# [Directions]
State how many lines in the following entries hold the word "Modified". The reply is that number only.

# [Data to process]
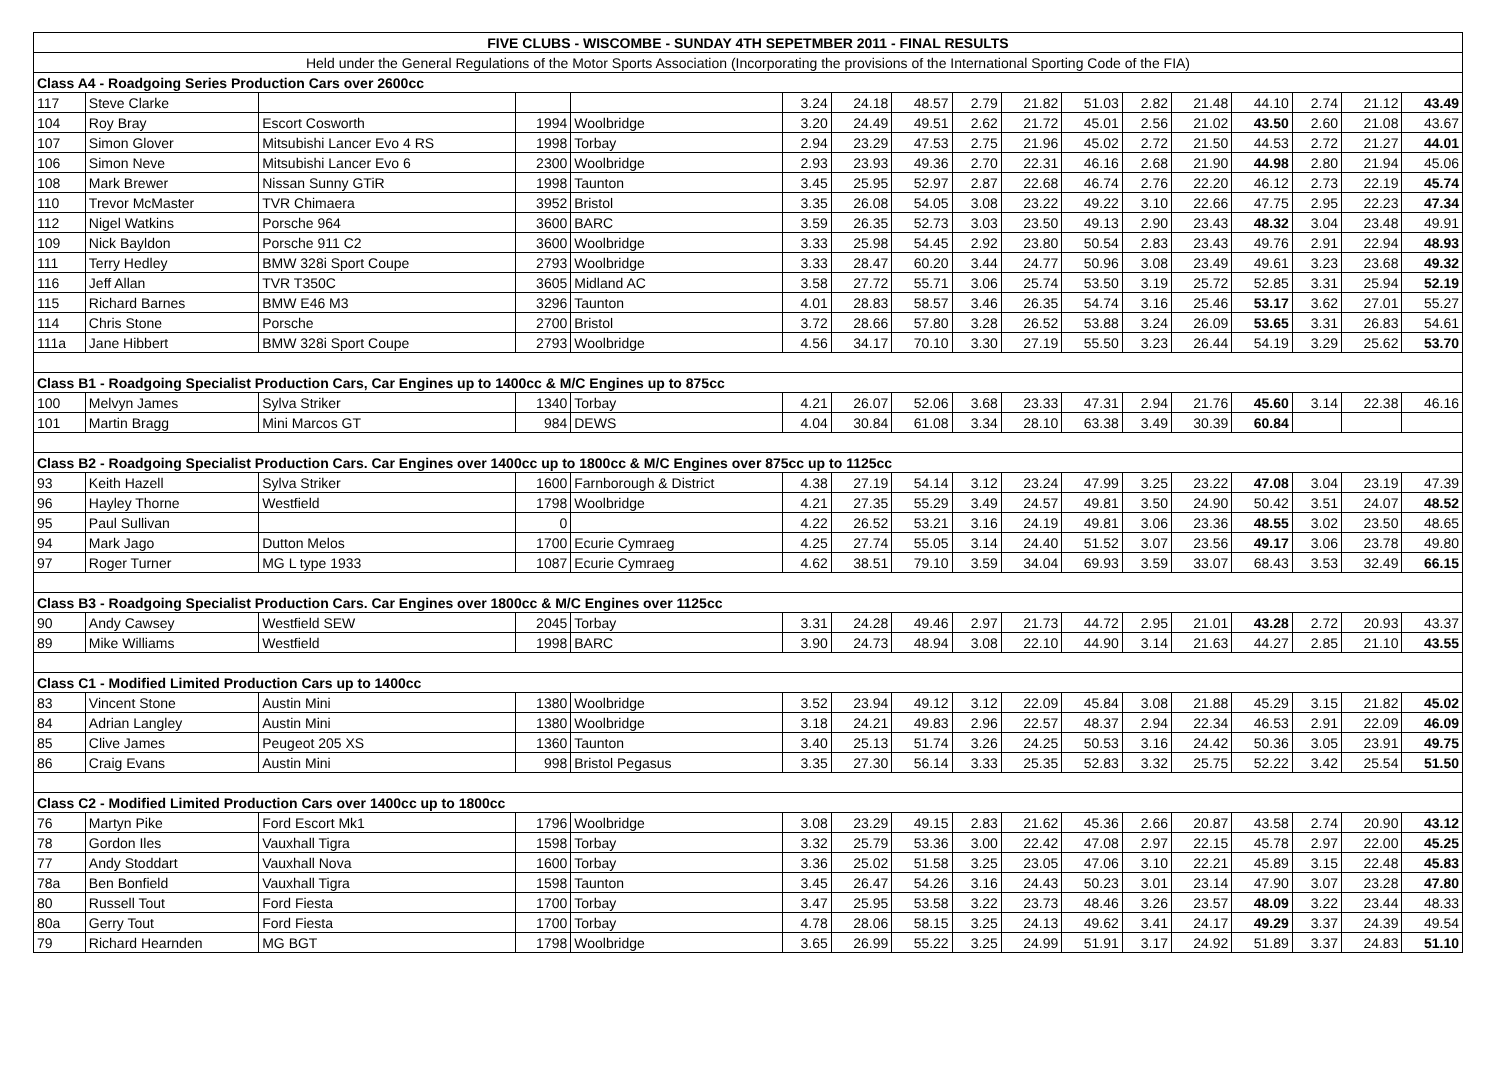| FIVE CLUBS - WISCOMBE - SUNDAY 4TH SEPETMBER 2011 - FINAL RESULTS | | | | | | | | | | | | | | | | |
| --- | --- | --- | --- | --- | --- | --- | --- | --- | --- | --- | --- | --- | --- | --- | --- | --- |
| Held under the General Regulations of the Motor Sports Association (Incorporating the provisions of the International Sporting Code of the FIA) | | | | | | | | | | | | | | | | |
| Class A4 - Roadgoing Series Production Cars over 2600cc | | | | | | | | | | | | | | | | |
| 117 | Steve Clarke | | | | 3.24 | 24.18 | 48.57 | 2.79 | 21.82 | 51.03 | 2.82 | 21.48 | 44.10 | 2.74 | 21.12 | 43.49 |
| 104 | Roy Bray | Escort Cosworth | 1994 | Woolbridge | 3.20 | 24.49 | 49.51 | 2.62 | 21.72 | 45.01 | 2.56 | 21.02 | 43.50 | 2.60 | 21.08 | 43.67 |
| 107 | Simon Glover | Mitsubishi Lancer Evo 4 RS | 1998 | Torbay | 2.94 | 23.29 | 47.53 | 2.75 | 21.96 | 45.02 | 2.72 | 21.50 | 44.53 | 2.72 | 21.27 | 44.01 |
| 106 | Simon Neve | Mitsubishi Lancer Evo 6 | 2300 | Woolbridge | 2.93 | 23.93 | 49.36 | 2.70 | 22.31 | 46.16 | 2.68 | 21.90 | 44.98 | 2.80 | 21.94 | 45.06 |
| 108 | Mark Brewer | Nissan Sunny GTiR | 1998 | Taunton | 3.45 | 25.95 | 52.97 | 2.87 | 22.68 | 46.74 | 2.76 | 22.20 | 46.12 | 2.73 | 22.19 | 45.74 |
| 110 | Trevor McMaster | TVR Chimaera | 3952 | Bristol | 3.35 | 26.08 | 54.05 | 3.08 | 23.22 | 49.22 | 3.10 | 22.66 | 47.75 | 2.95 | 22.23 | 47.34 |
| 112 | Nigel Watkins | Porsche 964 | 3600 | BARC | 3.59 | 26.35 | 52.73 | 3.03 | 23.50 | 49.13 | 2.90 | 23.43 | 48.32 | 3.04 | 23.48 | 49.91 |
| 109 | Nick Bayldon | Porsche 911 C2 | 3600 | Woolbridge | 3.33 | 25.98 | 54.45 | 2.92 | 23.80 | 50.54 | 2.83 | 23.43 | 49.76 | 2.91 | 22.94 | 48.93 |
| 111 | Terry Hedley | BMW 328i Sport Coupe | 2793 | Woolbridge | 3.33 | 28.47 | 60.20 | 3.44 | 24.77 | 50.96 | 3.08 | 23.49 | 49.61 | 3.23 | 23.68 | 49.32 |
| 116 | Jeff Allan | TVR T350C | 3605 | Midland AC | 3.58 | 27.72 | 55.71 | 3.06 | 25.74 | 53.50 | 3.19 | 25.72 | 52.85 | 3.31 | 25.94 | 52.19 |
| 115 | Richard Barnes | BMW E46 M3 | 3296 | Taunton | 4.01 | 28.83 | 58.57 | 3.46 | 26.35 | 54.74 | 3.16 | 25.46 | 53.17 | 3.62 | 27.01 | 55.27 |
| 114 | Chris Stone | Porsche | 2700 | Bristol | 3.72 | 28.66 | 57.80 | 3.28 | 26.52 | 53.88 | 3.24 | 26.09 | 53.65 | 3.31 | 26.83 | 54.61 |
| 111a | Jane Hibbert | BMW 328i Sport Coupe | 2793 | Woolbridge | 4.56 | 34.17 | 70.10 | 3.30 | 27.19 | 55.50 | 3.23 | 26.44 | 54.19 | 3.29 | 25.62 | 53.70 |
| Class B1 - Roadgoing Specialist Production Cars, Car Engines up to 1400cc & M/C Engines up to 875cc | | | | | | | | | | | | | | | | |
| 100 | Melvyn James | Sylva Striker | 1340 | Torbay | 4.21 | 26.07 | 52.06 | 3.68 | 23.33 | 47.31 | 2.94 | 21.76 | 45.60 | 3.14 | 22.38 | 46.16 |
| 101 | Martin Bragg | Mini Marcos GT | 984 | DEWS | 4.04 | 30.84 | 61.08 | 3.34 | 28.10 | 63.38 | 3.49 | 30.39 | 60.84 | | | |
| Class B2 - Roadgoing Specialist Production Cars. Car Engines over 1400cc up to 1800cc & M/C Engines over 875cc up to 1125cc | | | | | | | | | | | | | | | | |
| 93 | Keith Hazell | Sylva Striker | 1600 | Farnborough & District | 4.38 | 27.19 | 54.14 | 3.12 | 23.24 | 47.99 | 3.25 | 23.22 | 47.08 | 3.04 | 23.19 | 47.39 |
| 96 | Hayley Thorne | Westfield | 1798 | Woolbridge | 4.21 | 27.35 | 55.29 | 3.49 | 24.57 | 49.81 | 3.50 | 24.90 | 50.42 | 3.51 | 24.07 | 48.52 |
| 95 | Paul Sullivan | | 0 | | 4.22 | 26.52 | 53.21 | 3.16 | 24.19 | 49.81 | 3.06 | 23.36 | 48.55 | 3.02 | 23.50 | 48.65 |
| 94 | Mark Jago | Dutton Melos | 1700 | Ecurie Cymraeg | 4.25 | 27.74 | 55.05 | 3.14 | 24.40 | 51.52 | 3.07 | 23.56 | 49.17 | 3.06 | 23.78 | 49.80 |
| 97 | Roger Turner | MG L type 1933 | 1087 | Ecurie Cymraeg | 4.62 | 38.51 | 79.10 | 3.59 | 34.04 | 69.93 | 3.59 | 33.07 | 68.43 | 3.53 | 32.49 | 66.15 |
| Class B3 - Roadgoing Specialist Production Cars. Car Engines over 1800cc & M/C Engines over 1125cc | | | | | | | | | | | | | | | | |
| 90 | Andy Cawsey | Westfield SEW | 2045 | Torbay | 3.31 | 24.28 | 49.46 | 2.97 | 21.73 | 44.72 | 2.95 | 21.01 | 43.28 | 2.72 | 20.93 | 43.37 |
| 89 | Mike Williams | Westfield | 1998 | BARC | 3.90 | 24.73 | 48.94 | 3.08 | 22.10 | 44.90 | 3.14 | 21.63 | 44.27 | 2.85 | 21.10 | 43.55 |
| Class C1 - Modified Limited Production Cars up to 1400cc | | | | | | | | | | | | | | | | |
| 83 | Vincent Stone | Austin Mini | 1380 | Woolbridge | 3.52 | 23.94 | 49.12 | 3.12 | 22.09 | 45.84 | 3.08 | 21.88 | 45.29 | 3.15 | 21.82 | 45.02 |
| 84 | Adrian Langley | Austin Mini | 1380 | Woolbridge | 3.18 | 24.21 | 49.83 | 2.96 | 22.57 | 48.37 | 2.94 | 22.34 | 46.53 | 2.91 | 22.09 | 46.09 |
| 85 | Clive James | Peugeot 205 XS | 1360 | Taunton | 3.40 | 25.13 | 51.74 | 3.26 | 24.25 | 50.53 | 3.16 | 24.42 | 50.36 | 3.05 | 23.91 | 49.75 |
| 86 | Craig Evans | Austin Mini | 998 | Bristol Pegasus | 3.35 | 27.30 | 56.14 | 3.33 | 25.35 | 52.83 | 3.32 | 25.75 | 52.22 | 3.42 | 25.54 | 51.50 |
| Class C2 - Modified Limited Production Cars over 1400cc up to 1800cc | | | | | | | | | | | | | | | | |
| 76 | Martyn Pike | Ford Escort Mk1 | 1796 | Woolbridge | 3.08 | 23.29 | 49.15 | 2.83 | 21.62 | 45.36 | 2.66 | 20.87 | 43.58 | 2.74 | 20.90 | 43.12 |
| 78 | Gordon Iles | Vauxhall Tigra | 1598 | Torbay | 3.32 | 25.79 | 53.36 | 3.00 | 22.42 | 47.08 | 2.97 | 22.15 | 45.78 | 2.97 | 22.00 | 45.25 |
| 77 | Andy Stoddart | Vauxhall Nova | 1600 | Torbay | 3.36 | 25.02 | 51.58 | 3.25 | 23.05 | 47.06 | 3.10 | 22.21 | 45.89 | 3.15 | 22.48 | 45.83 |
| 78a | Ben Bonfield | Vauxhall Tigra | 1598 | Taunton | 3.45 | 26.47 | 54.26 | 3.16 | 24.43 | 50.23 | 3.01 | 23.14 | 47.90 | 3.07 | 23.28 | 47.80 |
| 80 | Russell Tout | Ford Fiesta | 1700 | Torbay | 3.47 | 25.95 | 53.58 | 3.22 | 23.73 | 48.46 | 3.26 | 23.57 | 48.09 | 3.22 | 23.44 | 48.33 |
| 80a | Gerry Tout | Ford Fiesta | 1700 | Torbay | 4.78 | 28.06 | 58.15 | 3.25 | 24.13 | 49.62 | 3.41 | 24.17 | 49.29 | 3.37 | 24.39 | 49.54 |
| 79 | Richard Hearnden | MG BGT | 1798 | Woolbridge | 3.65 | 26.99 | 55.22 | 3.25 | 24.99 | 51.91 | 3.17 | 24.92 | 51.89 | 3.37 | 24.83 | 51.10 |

# [Output below]
2